Whether you call it “panda diplomacy” or “panda pandering,” the negotiations for loans of giant pandas from China for Japanese zoos continue to serve as a good indicator of the warmth of Beijing-Tokyo relations at any given time.


On Wednesday, June 12, it was announced that the stay of two-year-old Shan Shan, Ueno Zoo’s resident giant panda cub, will be extended until December 2020. She was originally scheduled to fly to China this month.


Recent improvement of the bilateral relationship between the two countries appears to be a factor behind the extension, making it yet another example of how the state of political ties has impacted panda loans. It is perhaps no coincidence that Tokyo Governor Yuriko Koike is slated to make her first official visit to China this summer. Observers point out that pandas have come to be a powerful “symbol” of the state of the relationship with China.



I want to thank the Chinese side for their understanding, so that everyone can continue to see her,” Koike told a press conference when she announced the extension at the end of May. Although Koike avoided getting into the details, a source close to the governor confided, “It probably came about, thanks to the good offices of a political heavyweight the governor has been dining with recently.”


The “political heavyweight” in question appears to be Toshihiro Nikai, secretary-general of the ruling Liberal-Democratic Party (LDP). When Nikai visited Beijing in April, he emphasized the importance of friendly bilateral ties at an international conference.

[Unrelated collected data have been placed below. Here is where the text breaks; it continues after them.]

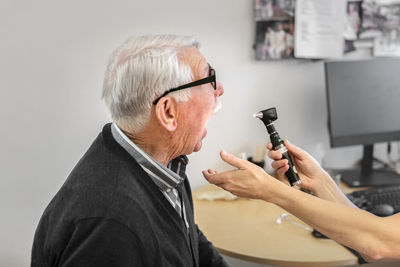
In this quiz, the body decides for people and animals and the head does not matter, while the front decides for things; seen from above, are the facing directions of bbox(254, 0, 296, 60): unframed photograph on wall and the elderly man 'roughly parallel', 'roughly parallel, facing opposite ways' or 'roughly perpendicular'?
roughly perpendicular

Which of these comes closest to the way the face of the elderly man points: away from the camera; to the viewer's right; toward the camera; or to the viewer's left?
to the viewer's right

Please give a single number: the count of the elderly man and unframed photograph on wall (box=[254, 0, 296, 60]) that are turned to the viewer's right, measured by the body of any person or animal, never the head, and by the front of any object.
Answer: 1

Prime Minister Shinzo Abe has also exuded optimism about the state of relations between the two countries, characterizing them as “completely back on a normal track.” A source in the Tokyo metropolitan government ascribed the success of the efforts to extend Shan Shan’s stay to these diplomatic stirrings.


China has long engaged in panda diplomacy, using loans of the highly-endangered species native to China as a means for strengthening ties with selected countries.



The first pandas to come to Japan from the People’s Republic of China, Kan Kan and Ran Ran, arrived at the Ueno Zoo in 1972 in the wake of the resumption of Japan-China diplomatic relations. They drew enormous crowds. After that the Ueno Zoo always had at least one panda in residence until 2008, when the death of Rin Rin suddenly left the zoo “panda-less.”


At the time, Takashi Sugino, the official in charge of education and extension programs at the zoo, asked then-Tokyo governor Shintaro Ishihara to help arrange a replacement. Then-Chinese president Hu Jintao offered to send over a pair of pandas, with the catch that Tokyo would have to pay a hefty annual rental fee of $950,000 USD (around ¥100 million JPY). Governor Ishihara, however, turned the offer down in no uncertain terms, commenting, “What kind of symbol of friendship is it that you demand money as proof of friendship?”


Despite Ishihara’s stand, visitors to the Ueno Zoo continued to press for pandas, and the Tokyo government reversed its decision. In response to popular demand, Shan Shan’s parents — Ri Ri and Shin Shin — arrived at the zoo in February 2011.


At a bilateral summit held in December of the same year, a new panda loan was arranged for the Yagiyama Zoological Park in Sendai. However, bilateral relations spiraled downhill the following year, after Japan nationalized the Senkaku Islands in Okinawa Prefecture, and the panda loan never materialized.



Masaki Ienaga, associate professor at Tokyo Woman’s Christian University and author of the book Panda Gaiko (“Panda Diplomacy") (Kadokawa, 2012, in Japanese) explained, “When various factors related to political thinking and timing involving Japan, China and Tokyo are aligned, we have had panda loans. Otherwise, it has been rough going.”



Ienaga added, “For that very reason, we can say that pandas have been used as a tool symbolizing the state of the relationship of the three parties.